Work order » Reproduce every line of the listing below verbatim, preserving its original order.

Input for this task »
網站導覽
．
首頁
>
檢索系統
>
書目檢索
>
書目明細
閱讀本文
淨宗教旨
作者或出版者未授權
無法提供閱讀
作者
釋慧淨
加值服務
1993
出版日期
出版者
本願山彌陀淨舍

Result of the task »
網站導覽
．
首頁
>
檢索系統
>
書目檢索
>
書目明細
閱讀本文
淨宗教旨
作者或出版者未授權
無法提供閱讀
作者
釋慧淨
加值服務
1993
出版日期
出版者
本願山彌陀淨舍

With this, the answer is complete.